Thursday, 09 October 2008 10:46

 

Henry Paulson called for the plan's swift implementation, but said the financial crisis would not end soon.

Seven central banks on Wednesday cut interest rates in an effort to steady the faltering global economy.

But the moves failed to cheer world stock markets, and Thursday saw sluggish sales on Asia's main indexes.

Japan's benchmark Nikkei index was volatile, having suffered its biggest one-day drop in 21 years the previous day shedding nearly 10% of its value.

By lunchtime, it had regained early losses, and was up by 1.25%. The Bank of Japan announced it had injected two trillion yen ($20.1bn) into the money markets in an effort to calm fears.

In Sydney, Australia's financial market lost ground in early trading.

South Korea's stock market also eased slightly after posting an initial gain, and the central bank announced a cut of 0.25% in its key interest rate, taking it to 5%.

Taiwan's Central Bank cut its 10-day loan rate to 3.25% from 3.5%.

Global action

In his bleak assessment, Mr Paulson warned the ongoing financial chaos had "seriously impacted" the economy.

"Even with the new treasury authorities, some financial institutions will fail," he added.

There was an equally stark warning from the International Monetary fund, which said global financial markets were facing their most dangerous shock since the 1930s.

In an unprecedented co-ordinated move on Wednesday, rates were cut by the Bank of England (to 4.5%), the US Federal Reserve (to 1.5%), and the European Central Bank (ECB) (to 3.75%), with similar cuts from the central banks of Canada, Sweden and Switzerland.

Traders on Wall Street
Wednesday's co-ordinated rate cuts surprised many traders

Although it did not cut its own rate - which is just 0.5% - the Bank of Japan expressed its "strong support" of the policy. In a separate move, China cut its own interest rate by 0.27%.

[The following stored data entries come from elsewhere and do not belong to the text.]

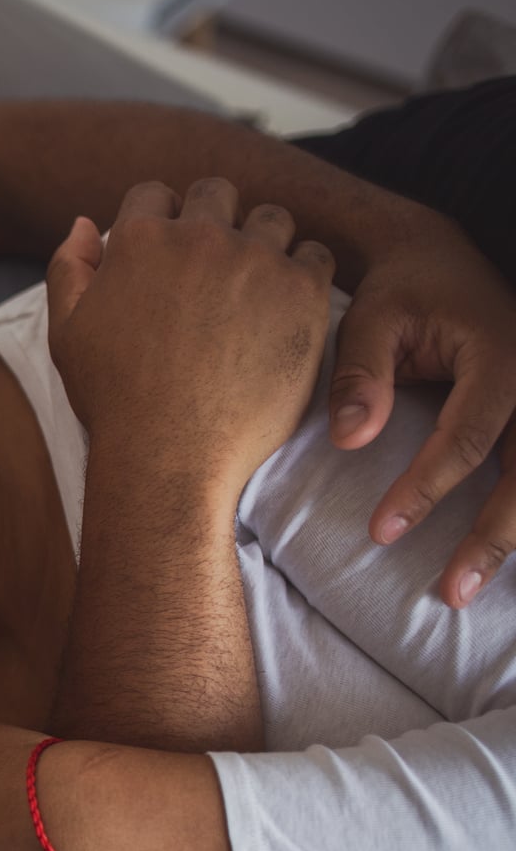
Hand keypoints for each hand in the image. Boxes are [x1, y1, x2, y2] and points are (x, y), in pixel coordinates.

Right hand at [46, 177, 336, 491]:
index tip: (169, 253)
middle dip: (213, 218)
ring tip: (254, 286)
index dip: (160, 219)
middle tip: (213, 267)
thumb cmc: (113, 399)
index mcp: (139, 239)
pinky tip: (285, 306)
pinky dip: (303, 273)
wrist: (169, 453)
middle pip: (216, 192)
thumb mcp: (67, 333)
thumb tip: (83, 223)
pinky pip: (316, 255)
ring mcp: (256, 260)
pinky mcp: (302, 291)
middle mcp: (199, 236)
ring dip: (263, 242)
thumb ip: (69, 269)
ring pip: (271, 219)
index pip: (154, 193)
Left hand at [329, 220, 515, 606]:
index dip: (428, 488)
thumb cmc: (399, 291)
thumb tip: (351, 442)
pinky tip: (503, 560)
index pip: (469, 435)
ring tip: (470, 589)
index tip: (382, 532)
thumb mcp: (369, 319)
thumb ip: (359, 376)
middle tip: (452, 591)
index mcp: (500, 354)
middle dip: (493, 534)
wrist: (439, 259)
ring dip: (513, 534)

While European and US markets initially reacted well to the news, they later lost ground as investors were unconvinced the rate cuts were enough to solve the financial crisis.

In New York, the main Dow Jones stock index lost ground for its sixth consecutive session, ending 2% down.

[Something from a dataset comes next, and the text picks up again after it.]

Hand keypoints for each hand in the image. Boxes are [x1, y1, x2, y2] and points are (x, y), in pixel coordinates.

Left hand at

The heads of the IMF and the World Bank are due to discuss the world's ongoing financial turmoil in Washington later, and finance ministers from the G7 group of industrialised nations are meeting later this week.

More work to do

The IMF's chief economist, Oliveri Blanchard, said the orchestrated rate-cuts could not solve the world's financial crisis on their own but "were clearly a step in the right direction".

But he warned "there will be tough economic times ahead".

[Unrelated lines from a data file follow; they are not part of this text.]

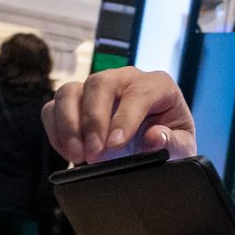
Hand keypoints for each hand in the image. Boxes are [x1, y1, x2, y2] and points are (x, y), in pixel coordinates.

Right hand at [44, 66, 196, 163]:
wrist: (151, 145)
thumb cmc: (169, 140)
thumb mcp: (181, 147)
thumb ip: (173, 142)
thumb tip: (155, 136)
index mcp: (157, 84)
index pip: (139, 93)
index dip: (125, 118)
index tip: (115, 144)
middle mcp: (124, 79)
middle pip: (99, 84)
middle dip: (93, 121)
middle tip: (94, 154)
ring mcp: (95, 88)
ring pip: (70, 91)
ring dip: (69, 125)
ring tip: (77, 155)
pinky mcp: (74, 102)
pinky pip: (53, 108)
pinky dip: (56, 131)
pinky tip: (69, 152)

Chief international economist at Capital Economics, Julian Jessop, said the rate cut would provide a "temporary boost to confidence", but warned there was still a lot more work to do.

"The fact that the central banks have had to take such extreme measures underlines how bad market conditions have become," said Mr Jessop.

On Wednesday, the UK government unveiled a package of measures aimed at rescuing the banking system which could add up to £400bn ($692bn).

Italy also unveiled details of a banking rescue plan that could involve the government taking stakes in failing banks.

The US Federal Reserve, meanwhile, agreed to provide insurance giant American International Group with a $37.8bn loan on top of the $85bn loan given to the troubled firm last month.